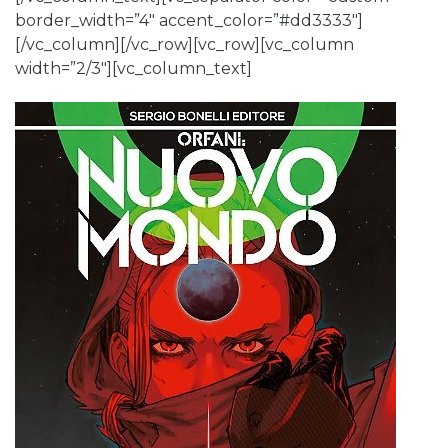
border_width=”4″ accent_color=”#dd3333″]
[/vc_column][/vc_row][vc_row][vc_column
width=”2/3″][vc_column_text]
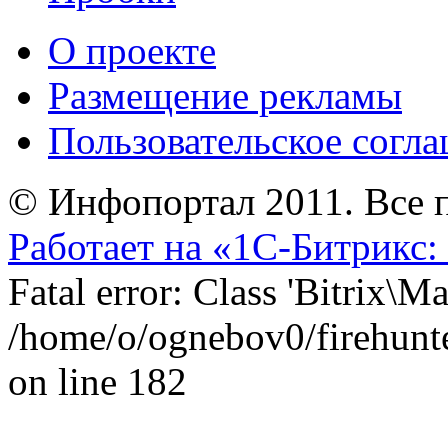
О проекте
Размещение рекламы
Пользовательское согл
© Инфопортал 2011. Все п
Работает на «1С-Битрикс:
Fatal error: Class 'Bitrix\
/home/o/ognebov0/firehunter
on line 182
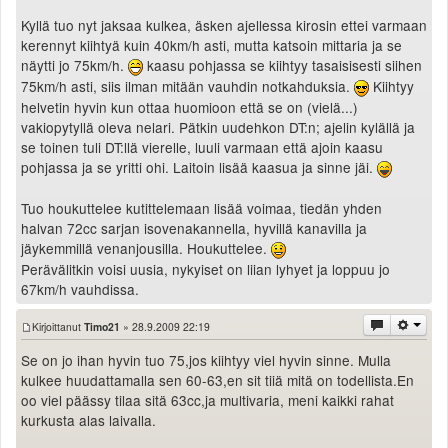
Kyllä tuo nyt jaksaa kulkea, äsken ajellessa kirosin ettei varmaan
kerennyt kiihtyä kuin 40km/h asti, mutta katsoin mittaria ja se
näytti jo 75km/h.
kaasu pohjassa se kiihtyy tasaisisesti siihen
75km/h asti, siis ilman mitään vauhdin notkahduksia.
Kiihtyy
helvetin hyvin kun ottaa huomioon että se on (vielä...)
vakiopytyllä oleva nelari. Pätkin uudehkon DT:n; ajelin kylällä ja
se toinen tuli DT:llä vierelle, luuli varmaan että ajoin kaasu
pohjassa ja se yritti ohi. Laitoin lisää kaasua ja sinne jäi.
Tuo houkuttelee kutittelemaan lisää voimaa, tiedän yhden
halvan 72cc sarjan isovenakannella, hyvillä kanavilla ja
jäykemmillä venanjousilla. Houkuttelee.
Perävälitkin voisi uusia, nykyiset on liian lyhyet ja loppuu jo
67km/h vauhdissa.
Kirjoittanut
Timo21
» 28.9.2009 22:19
Se on jo ihan hyvin tuo 75,jos kiihtyy viel hyvin sinne. Mulla
kulkee huudattamalla sen 60-63,en sit tiiä mitä on todellista.En
oo viel päässy tilaa sitä 63cc,ja multivaria, meni kaikki rahat
kurkusta alas laivalla.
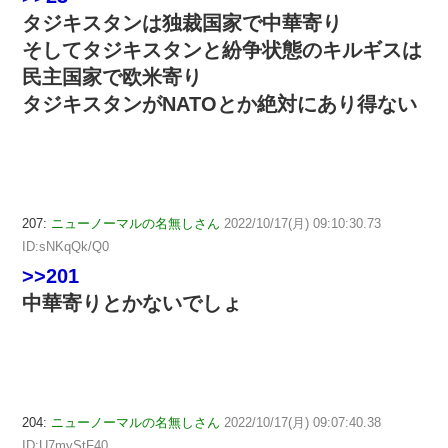
タジキスタンは独裁国家で中華寄り
そしてタジキスタンと紛争状態のキルギスは
民主国家で欧米寄り
タジキスタンがNATOとか絶対にあり得ない
207:
ニューノーマルの名無しさん
2022/10/17(月) 09:10:30.73
ID:sNKqQk/Q0
>>201
中華寄りとかないでしょ
204:
ニューノーマルの名無しさん
2022/10/17(月) 09:07:40.38
ID:U7myStF40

..............................

▶ Problem to solve:
This exercise asks for the line with "そしてタジキスタンと紛争状態のキルギスは" and all lines after it through the end of the records above, retyped exactly and with nothing else.

▶ Result of this task:
そしてタジキスタンと紛争状態のキルギスは
民主国家で欧米寄り
タジキスタンがNATOとか絶対にあり得ない
207:
ニューノーマルの名無しさん
2022/10/17(月) 09:10:30.73
ID:sNKqQk/Q0
>>201
中華寄りとかないでしょ
204:
ニューノーマルの名無しさん
2022/10/17(月) 09:07:40.38
ID:U7myStF40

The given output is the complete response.